**Task to carry out:** Every line from the one containing "table lamp [1077,336,1168,489]" to the end of the records below, written out word for word, is the whole answer.

──────── Information provided ────────

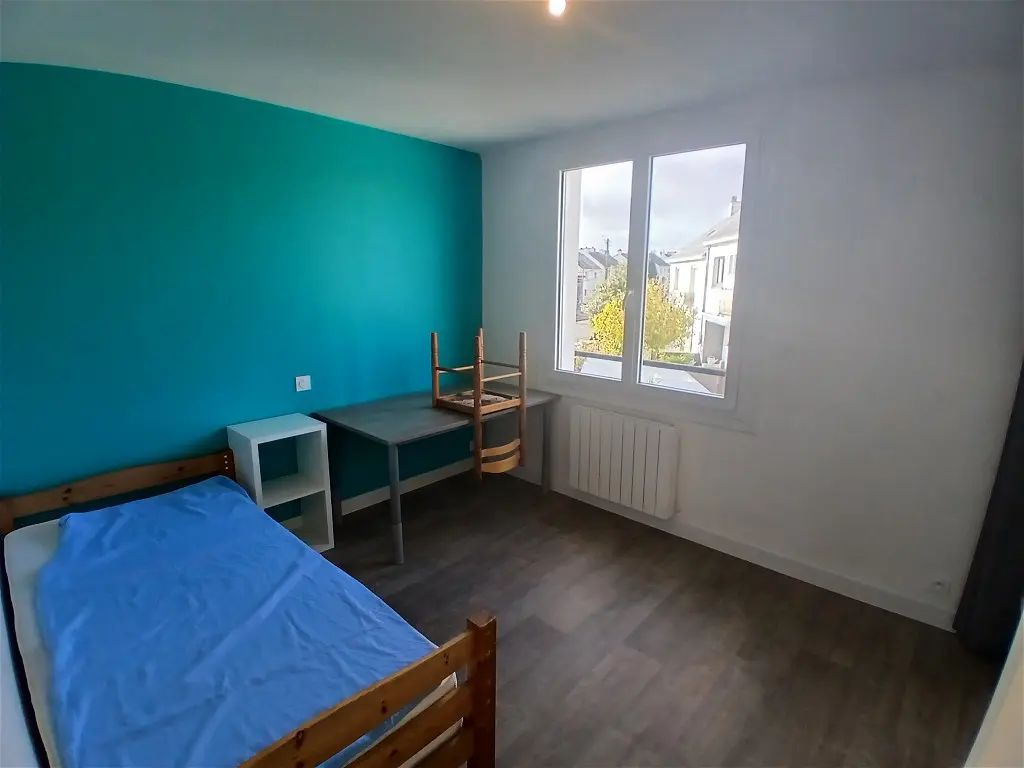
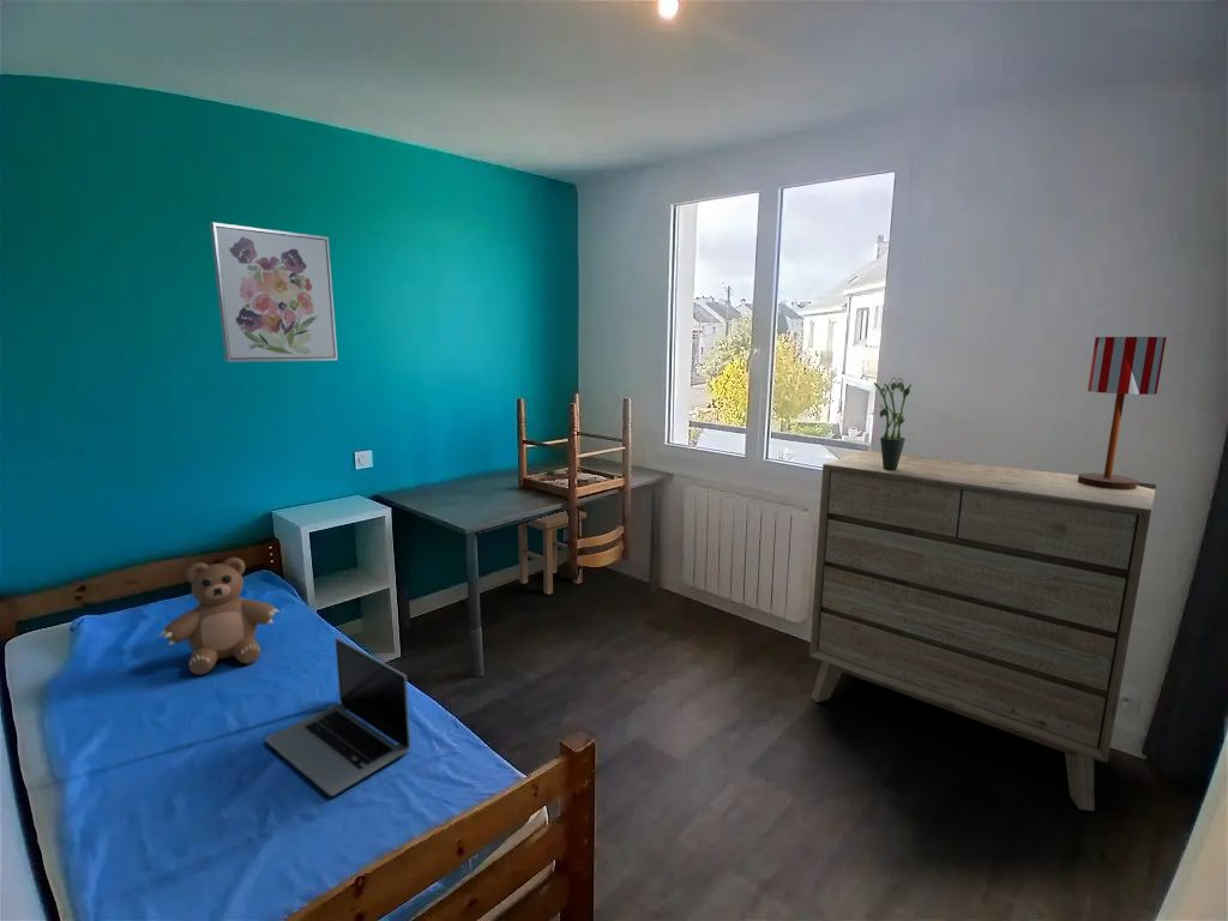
+ wall art [209,221,339,363]
+ laptop [265,637,411,797]
+ table lamp [1077,336,1168,489]
+ dresser [808,450,1157,812]
+ teddy bear [158,556,281,676]
+ stool [517,510,588,595]
+ potted plant [873,377,913,470]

────────

**Written response:**
+ table lamp [1077,336,1168,489]
+ dresser [808,450,1157,812]
+ teddy bear [158,556,281,676]
+ stool [517,510,588,595]
+ potted plant [873,377,913,470]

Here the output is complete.